**What to do**
Reproduce the expressway route list word for word, from "- Along Delhi-Mumbai" up to and including "the northeast quadrant.".
** Opening Page extract block **
Proposed but not yet approved as of July 2025:

- Delhi-Noida-Dadri Expressway (DND Expressway) spur (listed from west to east):

  - Faridabad
    - Begin Faridabad Sector 37 (DND–KMP Expressway interchange for connectivity to Delhi's Mehrauli-Badarpur Elevated Road and Faridabad's 90 Feet Road)

    - Ajay Nagar-Chak Basantpur Bridge over Yamuna river

  - Noida

    - Sector 128 (near Chak Basantpur)

    - Jhansi Rani Laxmi Bai Marg

    - Noida–Greater Noida Expressway cloverleaf interchange

    - Gejha Road and Vishwakrama Road

    - Dadri Main Road

    - FNG interchange (between Noida Sector 141 and 143)

    - Habibpur village

    - Noida–Greater Noida Link Road

      - Tusyana village

      - Gulistanpur village

    - Along Delhi-Mumbai Western DFC

      - Greater Noida railway station (Boraki)

      - Datawali village

    - Beel Akbarpur village (EPE and NH-334C cloverleaf interchange)

===Phase-2 Extension===

====Main route====

Ghaziabad-Tronica Expressway (GTE): This 65 km extension of FNG to connect it with UER-II Alipur-Tronica Extension has been approved. Existing UER-II already forms the northwest and southwest quadrants, FNG forms the southeast quadrant around Delhi, and GTE will form the northeast quadrant.

The route, falling entirely in Ghaziabad district, is as follows (from east to west):

- Ghaziabad district

  - Along Hindon River via the following

    - Hindan Vihar interchange of FNG and NH-334C.

    - GDA Colony (west of the colony)

  - Hindon Airport (east-north quarter-circle)

    - Hindon airport eastern side:

      - CHRIST University Ghaziabad (west of CHRIST University): via Taj Highwa, Vishwakrama Road, along Hindon River on Raj Nagar Extension Road.
** Closing Page extract block **
** Opening Given information block **
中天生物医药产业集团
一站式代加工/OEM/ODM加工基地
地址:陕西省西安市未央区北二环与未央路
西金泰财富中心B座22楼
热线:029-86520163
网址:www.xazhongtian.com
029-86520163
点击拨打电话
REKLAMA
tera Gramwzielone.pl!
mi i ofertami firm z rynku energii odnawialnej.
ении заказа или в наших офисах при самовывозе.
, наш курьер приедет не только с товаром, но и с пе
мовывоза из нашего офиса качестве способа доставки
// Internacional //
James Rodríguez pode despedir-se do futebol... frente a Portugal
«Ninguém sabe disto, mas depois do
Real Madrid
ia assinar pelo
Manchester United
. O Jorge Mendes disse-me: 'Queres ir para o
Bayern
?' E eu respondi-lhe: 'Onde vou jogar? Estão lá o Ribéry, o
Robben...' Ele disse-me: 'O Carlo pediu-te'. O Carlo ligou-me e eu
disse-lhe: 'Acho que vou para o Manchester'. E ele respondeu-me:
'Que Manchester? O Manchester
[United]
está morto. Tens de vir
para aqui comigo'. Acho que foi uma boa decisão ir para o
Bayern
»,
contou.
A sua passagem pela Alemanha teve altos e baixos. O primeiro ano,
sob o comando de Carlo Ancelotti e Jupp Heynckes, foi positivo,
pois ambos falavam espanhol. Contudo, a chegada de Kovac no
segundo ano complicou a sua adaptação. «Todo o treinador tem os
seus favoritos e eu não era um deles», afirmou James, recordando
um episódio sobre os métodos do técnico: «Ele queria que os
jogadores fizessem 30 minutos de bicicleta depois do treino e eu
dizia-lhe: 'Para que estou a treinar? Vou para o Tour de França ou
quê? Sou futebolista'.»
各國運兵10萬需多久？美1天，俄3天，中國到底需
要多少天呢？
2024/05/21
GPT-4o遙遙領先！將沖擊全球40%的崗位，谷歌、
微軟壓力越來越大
** Closing Given information block **
**Task result**
- Along Delhi-Mumbai Western DFC

      - Greater Noida railway station (Boraki)

      - Datawali village

    - Beel Akbarpur village (EPE and NH-334C cloverleaf interchange)

===Phase-2 Extension===

====Main route====

Ghaziabad-Tronica Expressway (GTE): This 65 km extension of FNG to connect it with UER-II Alipur-Tronica Extension has been approved. Existing UER-II already forms the northwest and southwest quadrants, FNG forms the southeast quadrant around Delhi, and GTE will form the northeast quadrant.